I fear that most people have reacted to Dodd-Frank as a sort of Rorschach test where the word “financial regulation” are flashed in front of your eyes. If you look at those words and react by saying “we need more financial regulation,” then you are a Dodd-Frank fan. If you look at those words and shudder, you are a Dodd-Frank opponent. odd-Frank allowed a bunch of pro-regulation Congressmen to take a bow by passing it, and a bunch of anti-regulation Congressment to take a bow by opposing it. But for those of who try to live our lives as radical moderates, the issue isn’t to be generically in favor of regulation or generically against it, but to try to look at actual regulations and whether they are well-conceived. In that task, the Dodd-Frank legislation mostly used fairly generic language of good intentions, ducked hard decisions, and handed off the hot potato of how financial regulation should actually be written to others.
He points to the fact that many of the rules called for by Dodd-Frank had yet to be written four years after the law passed.

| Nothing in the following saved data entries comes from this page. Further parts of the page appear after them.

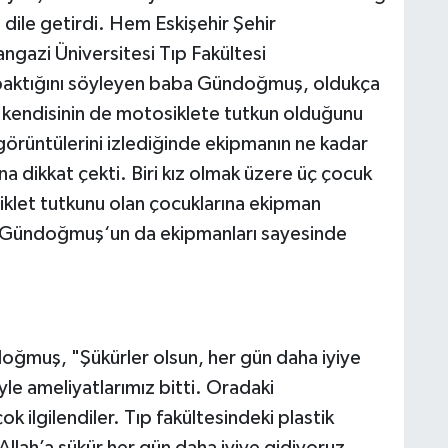
ile getirdi. Hem Eskişehir Şehir
gazi Üniversitesi Tıp Fakültesi
 baktığını söyleyen baba Gündoğmuş, oldukça
i kendisinin de motosiklete tutkun olduğunu
rüntülerini izlediğinde ekipmanın ne kadar
a dikkat çekti. Biri kız olmak üzere üç çocuk
let tutkunu olan çocuklarına ekipman
suf Gündoğmuş‘un da ekipmanları sayesinde
oğmuş, "Şükürler olsun, her gün daha iyiye
yle ameliyatlarımız bitti. Oradaki
 ilgilendiler. Tıp fakültesindeki plastik
Allah’a şükür her gün daha iyiye gidiyoruz.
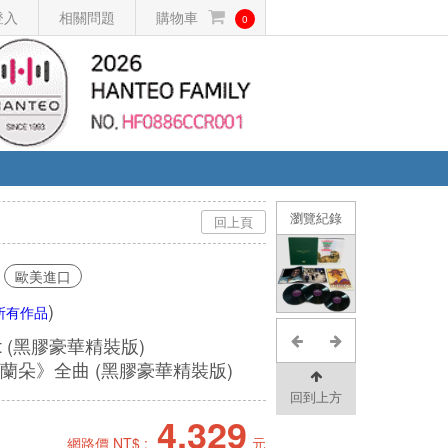
登入
相關問題
購物車
0
瀏覽紀錄
回上頁
歐美進口
)
所有作品
andot (黑膠豪華精裝版)
蘭朵》全曲 (黑膠豪華精裝版)
回到上方
4,329
網路價 NT$ :
元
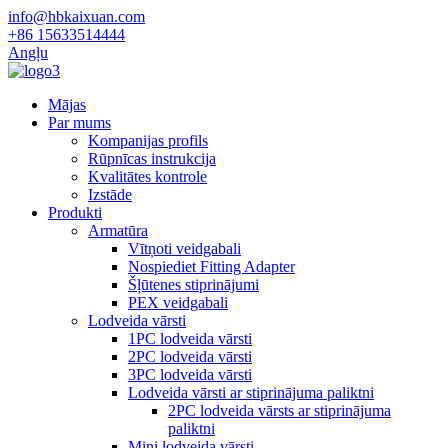
info@hbkaixuan.com
+86 15633514444
Angļu
Mājas
Par mums
Kompanijas profils
Rūpnīcas instrukcija
Kvalitātes kontrole
Izstāde
Produkti
Armatūra
Vītņoti veidgabali
Nospiediet Fitting Adapter
Šļūtenes stiprinājumi
PEX veidgabali
Lodveida vārsti
1PC lodveida vārsti
2PC lodveida vārsti
3PC lodveida vārsti
Lodveida vārsti ar stiprinājuma paliktni
2PC lodveida vārsts ar stiprinājuma
paliktni
Mini lodveida vārsti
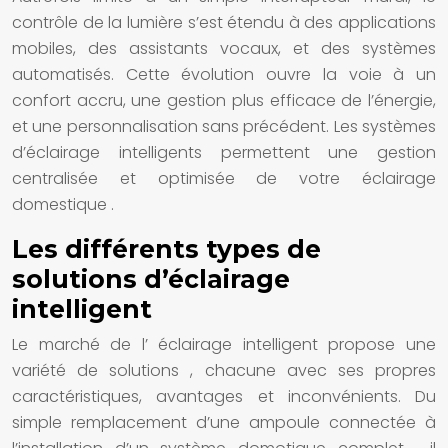
contrôle de la lumière s’est étendu à des applications
mobiles, des assistants vocaux, et des systèmes
automatisés. Cette évolution ouvre la voie à un
confort accru, une gestion plus efficace de l’énergie,
et une personnalisation sans précédent. Les
systèmes
d’éclairage intelligents
permettent une gestion
centralisée et optimisée de votre
éclairage
domestique
.
Les différents types de
solutions d’éclairage
intelligent
Le marché de l’
éclairage intelligent
propose une
variété de
solutions
, chacune avec ses propres
caractéristiques, avantages et inconvénients. Du
simple remplacement d’une
ampoule connectée
à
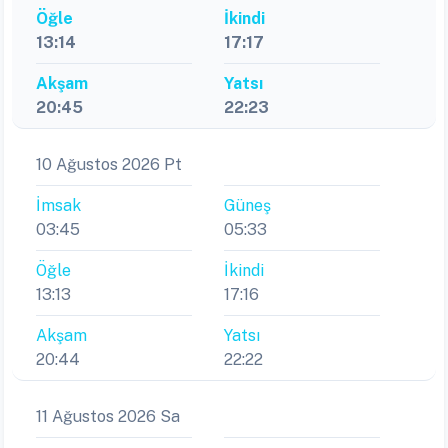
Öğle
İkindi
13:14
17:17
Akşam
Yatsı
20:45
22:23
10 Ağustos 2026 Pt
İmsak
Güneş
03:45
05:33
Öğle
İkindi
13:13
17:16
Akşam
Yatsı
20:44
22:22
11 Ağustos 2026 Sa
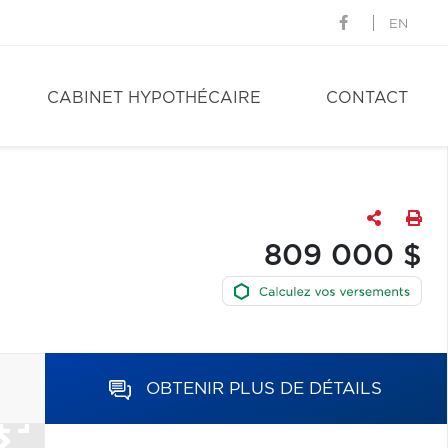
EN
CABINET HYPOTHÉCAIRE
CONTACT
809 000 $
OBTENIR PLUS DE DÉTAILS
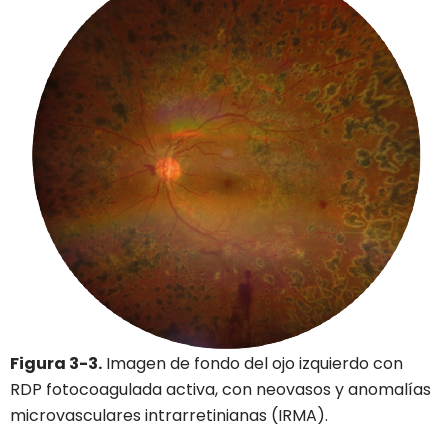
Figura 3-3.
Imagen de fondo del ojo izquierdo con
RDP fotocoagulada activa, con neovasos y anomalías
microvasculares intrarretinianas (IRMA).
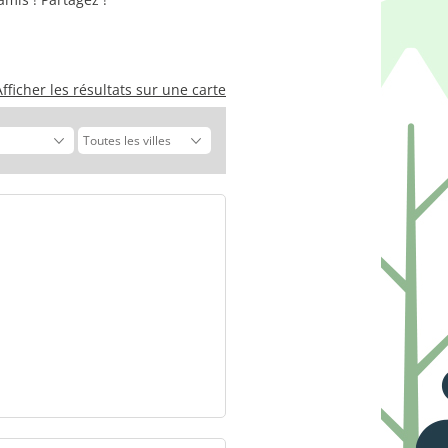
Afficher les résultats sur une carte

He also notes,
A completed rule doesn’t mean that business has yet figured out how to actually comply with the rule. For example, there is a completed rule which requires that banking organizations with over $50 billion in assets write a “living will,” which is a set of plans that would specify how their business would be contracted and then shut down, without a need for government assistance, if that situation arose in a future financial crisis. The 11 banks wrote up their living wills, and the Federal Reserve and the Federal Deposit Insurance Corporation rejected the plans as inadequate. They wrote up second set of living wills, and a few days ago, the Federal Reserve and FDIC again rejected the plans as inadequate.
I have said many times that if the big banks are not going to be contracted and shut down now, then it is not going to happen during a crisis.